The school bell rang at two-thirty, and the usual stampede of little feet followed. Lucy took backpack duty and lunch box duty while Ms. Theresa, the class’s teacher, called out her usual warnings.

“Backpacks and lunch boxes and papers! If you forget anything, I’m not bringing it home to you and neither is Miss Lucy!” Some of the children listened. Some ignored her. Thankfully, this was kindergarten, so the stakes were pretty low.

Several of the kids hugged her on their way out the door. Lucy always relished these quick squishes, as they called them. They made the long draining days of being a teacher’s aide—refereeing playground fights, cleaning up after potty accidents, tying and retying a thousand shoelaces, and drying a thousand tears—worth the endless work.

When the classroom finally emptied, Lucy slumped in her chair. Luckily, she was off bus duty today, so she had a few minutes to recover.

Theresa surveyed the damage with a garbage bag in hand. All the round tables were covered in bits of construction paper, glue bottles left open and leaking. Fat pencils and fuzzy pipe cleaners were littered all over the floor.

“It’s like the Rapture,” Theresa said with a wave of her hands. “Poof. They’re gone.”

“And we’re left behind again,” Lucy said. “What did we do wrong?”

Something, obviously, because she was, at that very moment, prying a wad of gum off the bottom of the table for the second time that week. “Here, give me the garbage bag. That’s my job.” Lucy took the bag and dropped the gum into it.

“You sure you don’t mind cleaning up alone?” Theresa asked.
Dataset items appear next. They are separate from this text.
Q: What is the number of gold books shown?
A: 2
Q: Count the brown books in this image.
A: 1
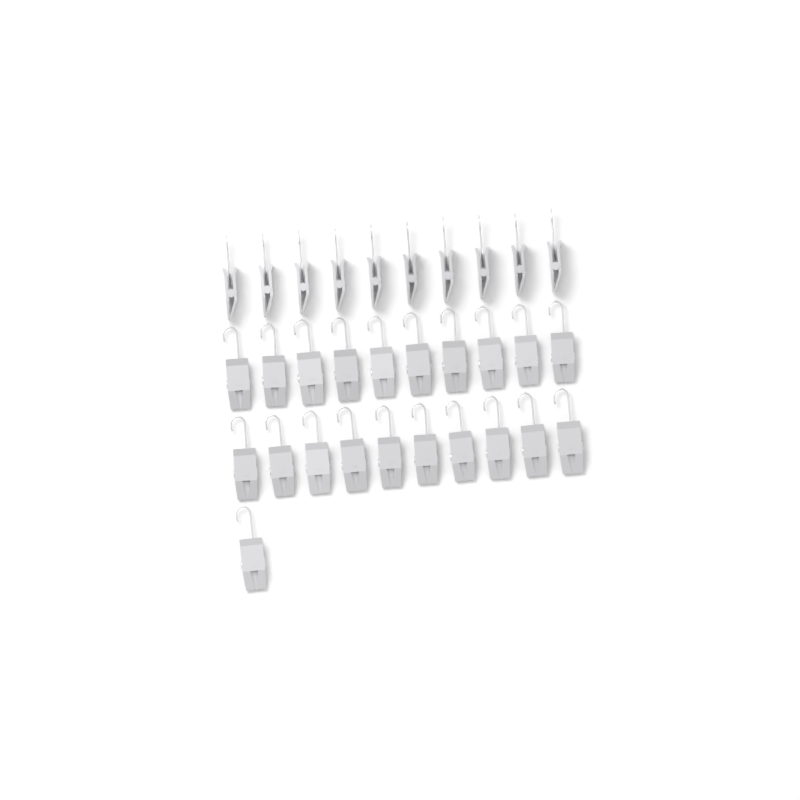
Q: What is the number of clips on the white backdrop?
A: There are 31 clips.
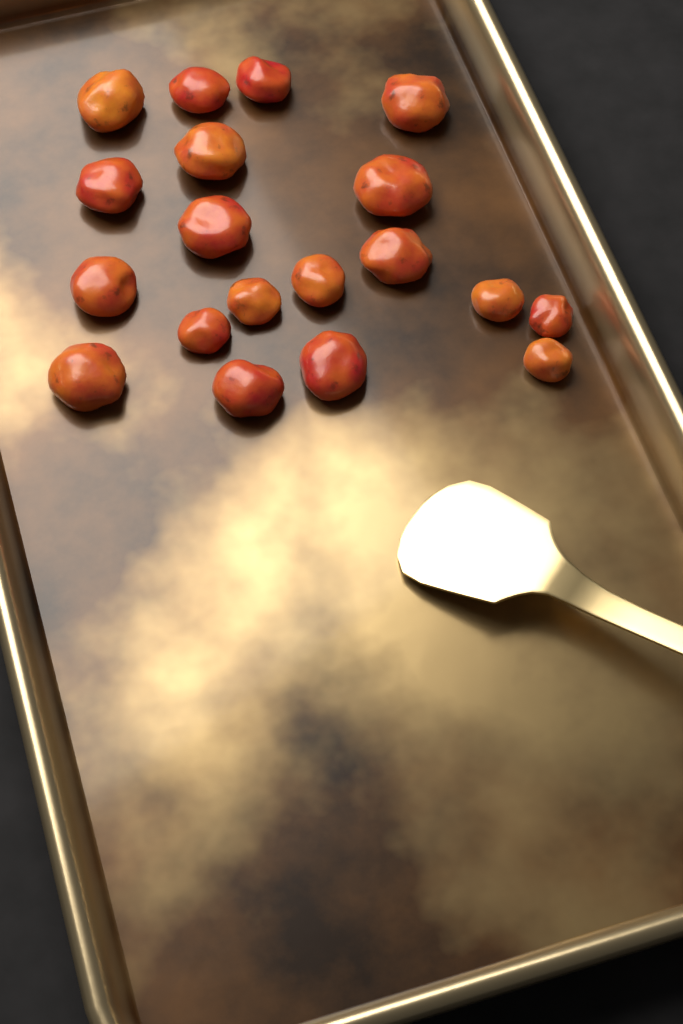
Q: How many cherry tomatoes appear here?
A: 19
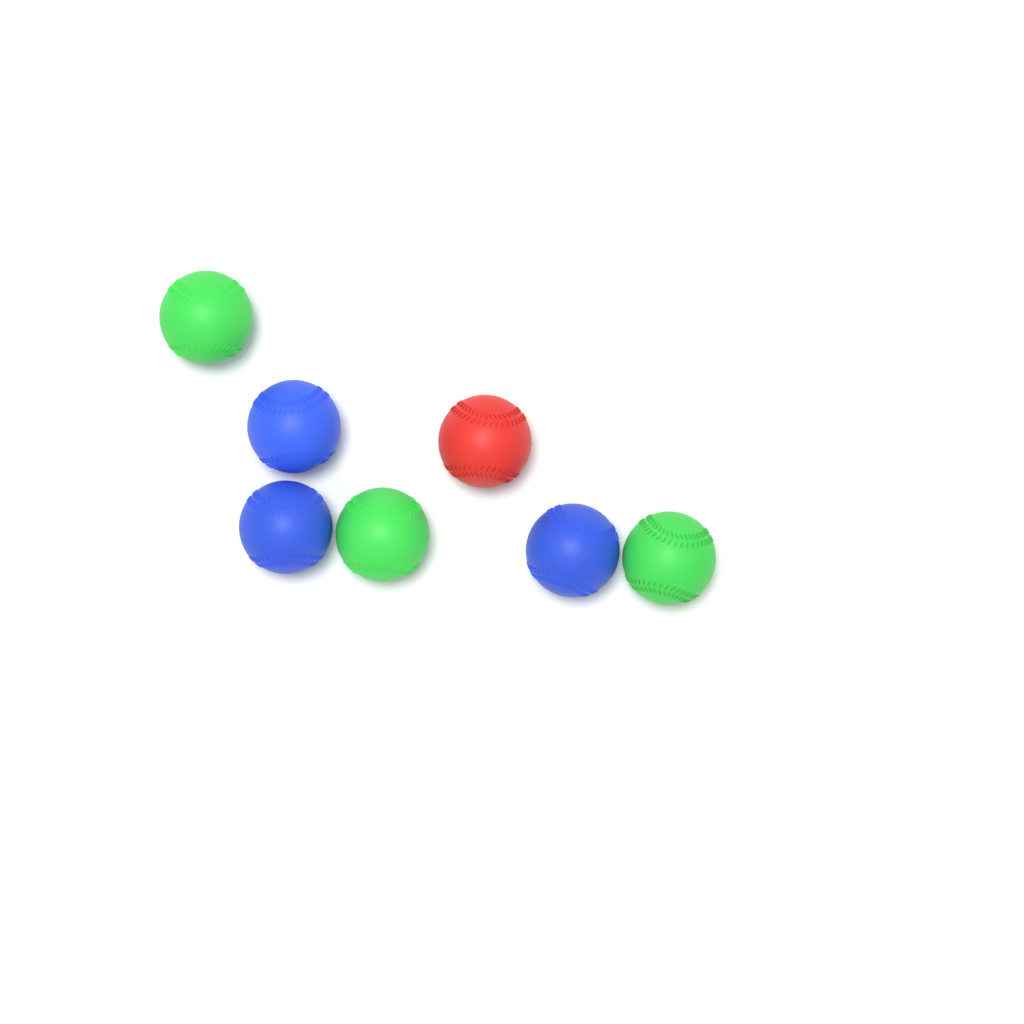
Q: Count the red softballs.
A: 1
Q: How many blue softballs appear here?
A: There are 3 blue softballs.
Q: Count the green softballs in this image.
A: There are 3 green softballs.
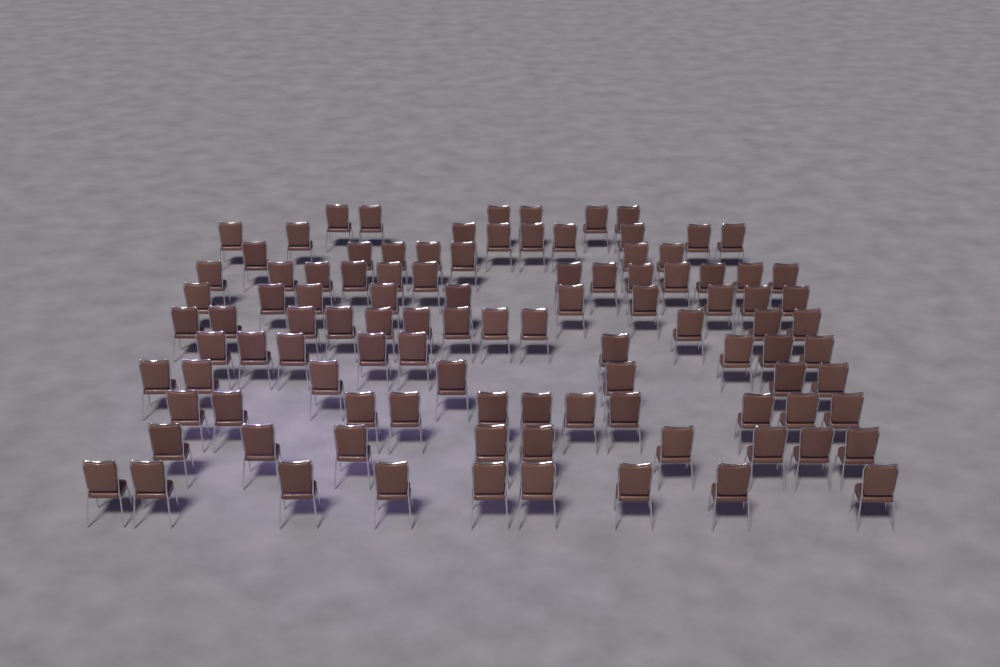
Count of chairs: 102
Lucy waved her hand to shoo her away. Theresa looked as exhausted as Lucy felt, and the poor woman still had a school committee meeting today. Anyone who thought teaching was easy had obviously never tried it.

“Don’t worry about it,” Lucy said. “Christopher likes to help.”

“I love when the kids are still young enough that you can trick them into doing chores because they think they’re playing.” Theresa dug her purse out of the bottom desk drawer. “I told Rosa she couldn’t mop the kitchen because that was for grown-ups, and she literally pouted until I let her do it.”